As the currency is fully backed by hard reserves it is freely convertible and immune from depreciation. The exchange rate can remain fixed but in practice many countries that run currency board arrangements allow a small fluctuation in the exchange rate to reflect trading conditions. The exchange rate may also be revised periodically, to ensure it remains consistent with the underlying fundamentals of the economy; which is what Singapore does.

The currency board guarantees the convertibility between the local currency and foreign currency at the foreign exchange rate in the currency board system. The local currency is linked with the foreign currency by the guarantee of convertibility and the fixed exchange rate. Therefore, the confidence in the local currency is linked with that in the foreign currency by the currency board arrangement, and the local currency acquires the properties of the foreign currency with respect to the basic functions of the money.

The Currency Board cannot create money, except when actual reserves are available nor can it lend money to the Government, usually described as printing money (or, euphemistically, quantitative easing).

Since the Government cannot borrow from the Central Bank (a source of ‘easy’ money) it must rely on taxes or debt to finance spending, which imposes a degree of fiscal discipline. This in turn results in low inflation. As the money supply also changes only with movements in reserves, interest rates remain fairly stable and are generally low.

Currency board systems assure convertibility, instill macroeconomic discipline limiting budget deficits and inflation, provide a mechanism that guarantees adjustment of balance-of-payments deficits, and thus create confidence in the country’s monetary system,

In other words; the perfect way to impose discipline when grappling with difficult financial problems.

For this reason Currency Boards were adopted in several East European countries when transitioning from Communism. The transition from communism caused severe monetary shocks in Eastern Europe. To manage the transition several countries including Estonia, Lithuania and Bulgaria implemented currency boards with great success; inflation declined and economic growth picked up.

IMF studies show that historically, countries with currency board arrangements have experienced lower inflation and higher growth than those with other regimes. The lower level of inflation is explained partly by the greater monetary discipline imposed but also by the greater level of confidence engendered by adopting the Board.

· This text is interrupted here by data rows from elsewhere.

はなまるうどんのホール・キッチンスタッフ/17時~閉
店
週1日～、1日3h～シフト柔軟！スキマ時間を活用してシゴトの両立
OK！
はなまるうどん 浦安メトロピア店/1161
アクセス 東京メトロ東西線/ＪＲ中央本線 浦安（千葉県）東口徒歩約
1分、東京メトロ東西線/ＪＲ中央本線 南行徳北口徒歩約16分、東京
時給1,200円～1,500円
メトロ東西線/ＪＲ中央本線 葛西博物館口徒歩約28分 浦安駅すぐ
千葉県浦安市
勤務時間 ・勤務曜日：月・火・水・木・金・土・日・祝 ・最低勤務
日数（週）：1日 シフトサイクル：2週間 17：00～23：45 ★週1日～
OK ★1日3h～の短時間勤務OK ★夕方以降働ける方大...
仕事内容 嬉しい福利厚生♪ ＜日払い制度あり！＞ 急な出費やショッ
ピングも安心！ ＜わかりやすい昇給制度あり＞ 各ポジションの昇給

Note that a Board is not a simple exchange rate peg (which is what Sri Lanka had pre-1977) the requirement for the currency to be fully “backed” by reserves, the restriction on lending to the state and a long-term commitment to the system usually enshrined in law are crucial differences that underwrite the stability of the currency.

To date no currency board has had to be abandoned as a result of a crisis. The Asian currency crises of 1997 provided a severe test: all currencies of SE Asia depreciated rapidly except those of Hong Kong and Singapore. The worst affected was the Indonesian rupiah which dropped from $1=Rp2,400 to $1=Rp14,500, the Thai Bhat fell more than 50% and the currencies of South Korea, the Philippines and Malaysia were all battered.

Alone amongst its neighbours, the Hong Kong Dollar was unaffected, despite repeated speculative attacks. Although Singapore allowed its currency to depreciate by around 20%, to adjust to the relative weakness of its trading partners during the crisis, it was a matter of choice by policy makers rather than an event forced on them by circumstances.

Currency boards were once the norm. Invented by the British they provided the stability that allowed foreign trade to flourish throughout the Empire. With the decline of the Empire the boards were gradually dismantled by the newly independent states, except in a few places such as Singapore and Hong Kong.

Adopting a Currency Board would address Sri Lanka chronic currency problems and provide the platform for long term growth.